The Multimatch Impedance-Matching Wizard (document type .mmi) can be used to synthesize lumped-element,  distributed or mixed lumped/distributed matching networks. Commensurate (equal line length) and non-commensurate networks can be synthesized. When non-commensurate networks are designed, the line widths are set by the user. The line lengths are fixed when commensurate networks are synthesized. When commensurate networks are synthesized, different lengths can be set for the main-line sections, the open-ended stubs and the short-circuited stubs. Connecting lines can be added in both cases to the input and the output ports to ensure that all the networks synthesized will effectively start and end with series elements. The option to terminate any short-circuited stubs used with single hole vias or by using  inductors (bond wires) is also provided in both cases. 

When commensurate networks are synthesized, the lowest and highest characteristic impedances allowable and the length of the commensurate lines must be specified (variable characteristic impedances, fixed line lengths). Similar to the line lengths, different constraints can be imposed on the characteristic impedances of the main-line sections and the open-ended and short-circuited stubs. The length option can be used to force the lengths of any stubs used to be electrically short. The stub impedance/susceptance will approximate that of the equivalent lumped component closely if this is done. This opens the possibility of replacing the stubs required in the synthesized solutions with lumped components or with stubs of different width or length.

When non-commensurate distributed solutions are synthesized, fixed characteristic impedances or line widths are used for the distributed solutions (variable line lengths). As mentioned above, the characteristic impedances | lines widths to be used must be specified by the user (In general, the characteristic impedance used for the main-line sections and the short-circuit stubs should be high, and that for the open-ended stubs should be low). The characteristic impedance of the main-line sections can be different from that of the shorted stubs and the open-ended stubs. The widths of the main-line sections can be also be tapered. The line lengths are used as variables, but the lengths of the different main-line sections can be constrained. The minimum length must be long enough to provide the physical separation required to prevent overlap and to prevent coupling between the stubs. When a microstrip solution is required, a rendering of the line widths and the minimum length of the main-line sections is displayed graphically for verification purposes. The electrical parameters associated with the width and length specifications, and the associated T-junctions, are also calculated and can be displayed.

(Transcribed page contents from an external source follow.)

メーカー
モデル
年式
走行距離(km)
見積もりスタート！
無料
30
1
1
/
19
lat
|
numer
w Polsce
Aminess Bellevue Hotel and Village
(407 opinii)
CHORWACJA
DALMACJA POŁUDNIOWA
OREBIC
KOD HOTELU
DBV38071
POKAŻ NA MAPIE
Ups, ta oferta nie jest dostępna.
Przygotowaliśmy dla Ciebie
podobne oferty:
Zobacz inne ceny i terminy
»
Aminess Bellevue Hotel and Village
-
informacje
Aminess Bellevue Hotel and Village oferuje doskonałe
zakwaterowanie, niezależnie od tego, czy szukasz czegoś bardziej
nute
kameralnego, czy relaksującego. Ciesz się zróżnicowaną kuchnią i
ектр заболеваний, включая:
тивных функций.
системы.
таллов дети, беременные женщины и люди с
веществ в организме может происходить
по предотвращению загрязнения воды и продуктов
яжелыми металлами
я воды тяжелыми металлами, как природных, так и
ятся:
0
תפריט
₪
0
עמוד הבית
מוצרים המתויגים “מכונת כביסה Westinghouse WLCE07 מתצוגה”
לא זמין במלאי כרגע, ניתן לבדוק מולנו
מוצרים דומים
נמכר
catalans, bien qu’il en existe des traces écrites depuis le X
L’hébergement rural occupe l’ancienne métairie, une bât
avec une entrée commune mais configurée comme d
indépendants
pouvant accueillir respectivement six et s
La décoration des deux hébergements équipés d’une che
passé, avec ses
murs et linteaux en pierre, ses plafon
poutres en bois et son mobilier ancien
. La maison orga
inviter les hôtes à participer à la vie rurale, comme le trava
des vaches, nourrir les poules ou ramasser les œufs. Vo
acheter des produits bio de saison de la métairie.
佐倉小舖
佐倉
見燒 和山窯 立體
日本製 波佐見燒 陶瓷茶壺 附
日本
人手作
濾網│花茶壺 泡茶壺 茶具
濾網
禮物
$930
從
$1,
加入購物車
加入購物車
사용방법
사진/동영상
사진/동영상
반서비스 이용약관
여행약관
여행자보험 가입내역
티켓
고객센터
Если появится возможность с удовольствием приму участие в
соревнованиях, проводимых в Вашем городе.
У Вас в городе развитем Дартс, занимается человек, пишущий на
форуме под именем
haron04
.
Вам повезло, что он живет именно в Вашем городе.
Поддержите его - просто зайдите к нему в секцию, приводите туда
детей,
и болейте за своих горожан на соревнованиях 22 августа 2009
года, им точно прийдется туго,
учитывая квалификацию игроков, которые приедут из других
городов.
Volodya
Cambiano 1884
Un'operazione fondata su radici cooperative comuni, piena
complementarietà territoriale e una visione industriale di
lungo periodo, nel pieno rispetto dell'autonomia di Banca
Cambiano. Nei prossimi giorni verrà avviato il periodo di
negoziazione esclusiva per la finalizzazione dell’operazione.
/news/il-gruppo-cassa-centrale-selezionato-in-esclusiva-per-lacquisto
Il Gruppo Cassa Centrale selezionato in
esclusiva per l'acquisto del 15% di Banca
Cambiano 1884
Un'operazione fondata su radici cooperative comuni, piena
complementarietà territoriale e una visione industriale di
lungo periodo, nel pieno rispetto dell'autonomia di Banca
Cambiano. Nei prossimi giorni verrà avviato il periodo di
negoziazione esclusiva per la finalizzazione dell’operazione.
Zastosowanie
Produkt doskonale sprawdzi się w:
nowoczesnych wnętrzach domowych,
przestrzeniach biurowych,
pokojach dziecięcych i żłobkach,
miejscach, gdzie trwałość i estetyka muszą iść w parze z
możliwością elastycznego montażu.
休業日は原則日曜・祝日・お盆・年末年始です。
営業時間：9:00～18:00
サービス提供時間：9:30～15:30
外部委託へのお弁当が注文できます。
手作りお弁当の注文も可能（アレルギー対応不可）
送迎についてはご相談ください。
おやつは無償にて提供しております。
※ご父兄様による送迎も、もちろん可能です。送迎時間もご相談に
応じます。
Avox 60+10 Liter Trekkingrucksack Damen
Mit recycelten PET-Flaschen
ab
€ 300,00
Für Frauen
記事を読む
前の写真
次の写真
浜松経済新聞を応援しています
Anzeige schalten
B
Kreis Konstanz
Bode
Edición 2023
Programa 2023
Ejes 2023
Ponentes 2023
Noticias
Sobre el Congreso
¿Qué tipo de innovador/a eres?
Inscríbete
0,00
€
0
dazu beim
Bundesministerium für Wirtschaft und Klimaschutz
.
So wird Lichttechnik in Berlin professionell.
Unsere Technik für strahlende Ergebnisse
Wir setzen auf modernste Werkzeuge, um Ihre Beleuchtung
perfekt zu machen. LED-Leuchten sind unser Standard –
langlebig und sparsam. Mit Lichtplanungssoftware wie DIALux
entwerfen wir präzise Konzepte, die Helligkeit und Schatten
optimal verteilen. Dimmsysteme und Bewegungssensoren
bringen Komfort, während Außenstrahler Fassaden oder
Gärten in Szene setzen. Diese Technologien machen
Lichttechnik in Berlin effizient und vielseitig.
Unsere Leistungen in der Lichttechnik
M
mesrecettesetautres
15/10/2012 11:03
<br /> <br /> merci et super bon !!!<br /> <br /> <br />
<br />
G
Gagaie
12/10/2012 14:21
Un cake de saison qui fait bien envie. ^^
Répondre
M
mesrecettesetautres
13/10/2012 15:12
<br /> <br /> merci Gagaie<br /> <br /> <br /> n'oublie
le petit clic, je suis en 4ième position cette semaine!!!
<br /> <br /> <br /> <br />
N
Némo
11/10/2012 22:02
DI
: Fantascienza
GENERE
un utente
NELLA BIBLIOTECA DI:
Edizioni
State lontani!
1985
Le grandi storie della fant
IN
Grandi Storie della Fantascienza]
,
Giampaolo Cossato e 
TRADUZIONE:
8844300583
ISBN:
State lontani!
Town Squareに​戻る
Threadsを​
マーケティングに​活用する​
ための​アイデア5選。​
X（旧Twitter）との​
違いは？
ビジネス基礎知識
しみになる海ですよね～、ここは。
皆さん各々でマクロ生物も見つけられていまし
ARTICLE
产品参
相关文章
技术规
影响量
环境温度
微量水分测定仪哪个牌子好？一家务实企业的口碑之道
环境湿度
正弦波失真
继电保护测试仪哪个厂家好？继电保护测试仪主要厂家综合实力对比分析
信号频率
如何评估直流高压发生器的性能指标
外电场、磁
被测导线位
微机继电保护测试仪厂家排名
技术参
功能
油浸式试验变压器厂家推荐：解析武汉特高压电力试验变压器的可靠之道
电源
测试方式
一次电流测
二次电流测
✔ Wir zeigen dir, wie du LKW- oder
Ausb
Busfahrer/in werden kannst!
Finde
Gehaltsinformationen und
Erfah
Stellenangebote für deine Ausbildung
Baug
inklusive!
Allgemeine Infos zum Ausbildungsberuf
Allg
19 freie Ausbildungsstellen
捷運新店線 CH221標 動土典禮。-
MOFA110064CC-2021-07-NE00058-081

When mixed lumped/distributed networks (non-commensurate) are synthesized, the distributed synthesis approach is followed too, but the line lengths are reduced by using inductors and/or capacitors when the required values are within the constraints specified. The options to reduce the lengths of open-ended stubs and/or shorted stubs and/or the main-line sections are provided. Options are also provided to replace any shunt capacitors required with overlay capacitors, or any open-ended stubs required with stepped transmission-line sections. The stepped transmission-line option is useful when matching networks for power amplifiers are synthesized. Pads can also be specified for the lumped components used in distributed solutions. An extra connecting line can also be specified for stubs (This option can be used to separate the shunt component pad from the main-line junction, mainly for solder reflow purposes). A rendering of the pad sizes specified is also displayed graphically for verification purposes.

When mixed lumped/distributed networks (non-commensurate) are synthesized, pads can be specified for the lumped elements. Parasitic inductance can also be specified for the capacitors used.

Each matching problem must be specified in real-frequency format. Data can also be imported from "*.s1p" or "*.s2p" files. A wide range of amplifier matching problems can also be set up automatically in the Amplifier Design Wizard.

A wizard is provided for setting up the specifications for distributed | microstrip solutions.

Solutions to the matching problem defined are synthesized by doing synthesis-based systematic searches, followed by finer searches and then optimization of the best solutions found.  The systematic search can be done globally over the different topologies or can be restricted to lowpass or high-pass topologies, or topologies without any series capacitors or without any shunt inductors. The option to use topologies suitable for inter-stage biasing (four or more element are required in this case) is also provided. These constraints are only active during the search phase.

The solutions synthesized can be displayed on the screen, can be printed or can be copied to the clipboard. The terminations presented by the matching network selected can also be displayed graphically. A worst-case tolerance analysis can also be done on the solutions synthesized.

The solution selected can be exported as a MultiMatch circuit file, in Touchstone^TM netlist format, Super Compact^TM netlist format, DXF format (artwork) and HPGL format (artwork). Microwave Office^TM scripts can also be created for the solutions synthesized.